Saturday, January 16, 2010

Learning to let go

The first things I wrote with an eye to publication weren't creative, they were academic. (Okay, maybe they were a little creative. When you write an article arguing for a broadening of the first amendment right to freedom of speech and you title it "Lex and the City," it is, to some extent, a creative endeavor.) My point is, the process of writing was an entirely different one. There was no question that research would be involved, only of how much. There were footnotes. Entire many-legged creatures worth of footnotes. Headings and subheadings. The writing process was a rigid one, full of rules to be followed and formats to be honored.

And so when I started writing stories, I followed the same process that I was used to. I didn't have footnotes and subheadings, but I had control. I agonized over word choice and sentence placement, and didn't move on until I knew that what I had could support what happened next. Which meant that, on a good day, I'd write about 300 words. 

Now, writing 300 words a day, every day, means you've written a novel and change a year. So that's great. But those 300 words were a good day, and the days weren't all good. 
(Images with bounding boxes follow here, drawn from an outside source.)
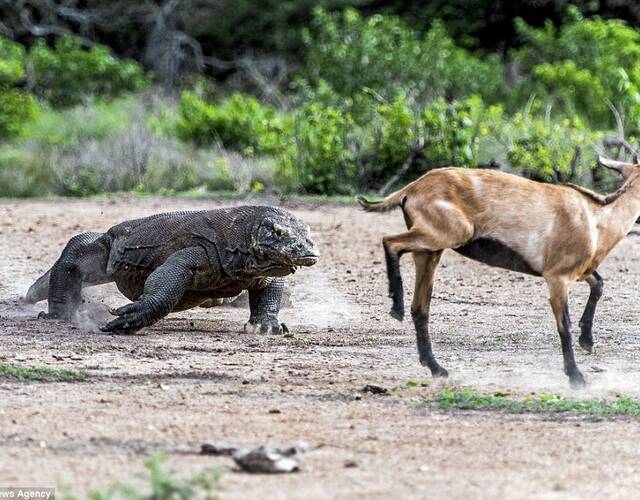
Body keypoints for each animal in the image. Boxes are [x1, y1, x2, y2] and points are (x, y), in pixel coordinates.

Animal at [358, 158, 640, 388]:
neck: (595, 220)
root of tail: (411, 189)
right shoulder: (556, 277)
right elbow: (564, 325)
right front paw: (576, 377)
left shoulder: (580, 272)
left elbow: (599, 284)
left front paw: (587, 340)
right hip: (449, 233)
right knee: (390, 242)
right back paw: (396, 308)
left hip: (431, 251)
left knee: (420, 307)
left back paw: (436, 367)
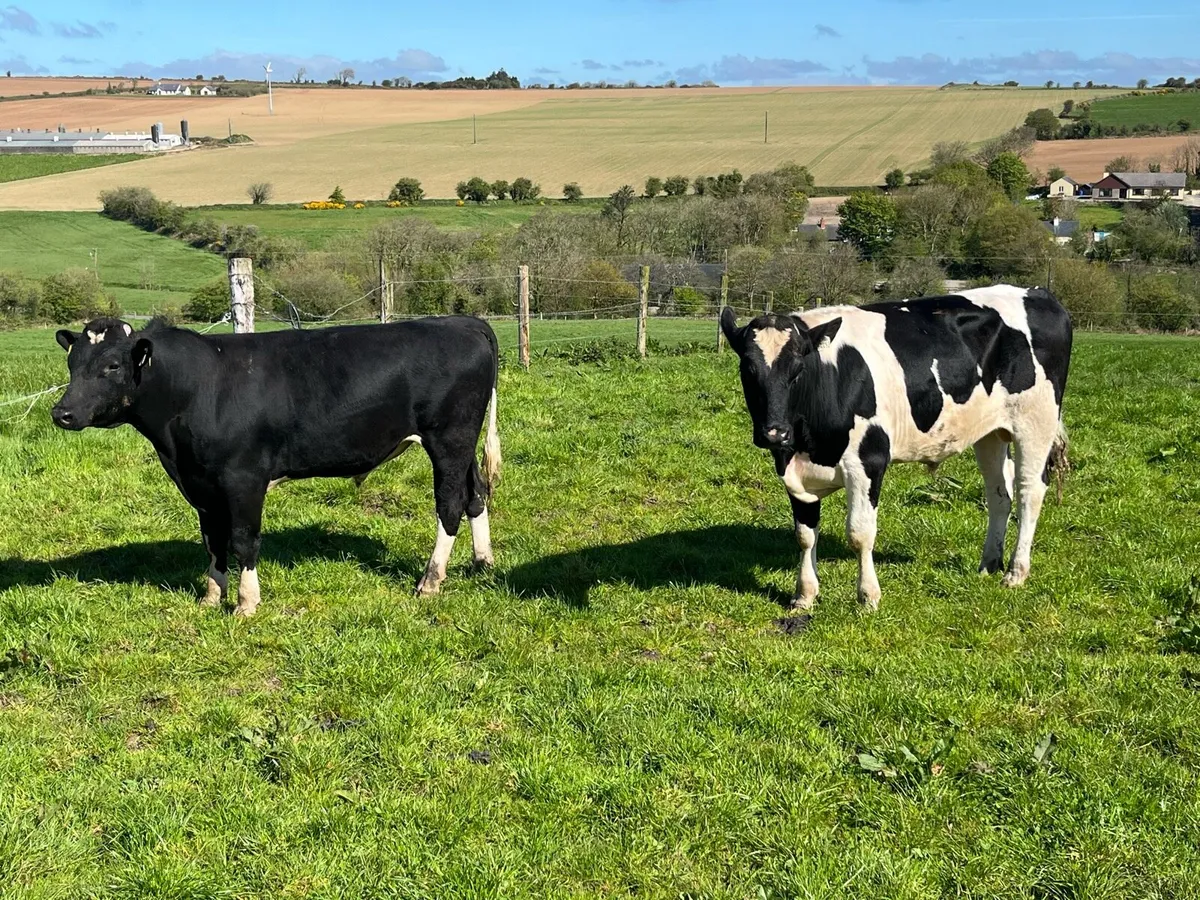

Thankfully, my process has evolved. The first major change was Clarion. I learned that if I wanted to get a story a week in, and keep up with the critiques for my classmates, and have time to be social, and to think about eating and or sleeping, I needed to write more when I sat down to write. And I began to let go of the idea that perfection, or at least a close approximation thereof, was necessary before I could move on to the next sentence. And yes, it helped that I was in the environment of a writing workshop where everyone else was under the same pressures, where it was acceptable to turn in a story with bracketed scenes because you knew what had to happen at that point, but not how to write it yet.

The other major thing that has helped me, is that I've learned to trust my writing. I can recognize when a scene is almost there, and move to the next point, because I know I can turn the almost into there in the revision process. And I've begun to be able to cut myself the slack I need to go off down the wrong road, or at least to take an extended frolic and detour in search of the right one. It's not quite a shut off of my internal editor - my internal editor speaks in the voice of a Benedictine nun, and has not taken a vow of silence - but it's an understanding that if I jump, the story will be there to catch me.

And, oddly enough, the coolest thing about relaxing the need for perfection in the first draft has meant that, not only am I able to get more words on the page when I sit down to write, but it's also a better story, one that's more honest and less concerned with being anything other than what it needs to be.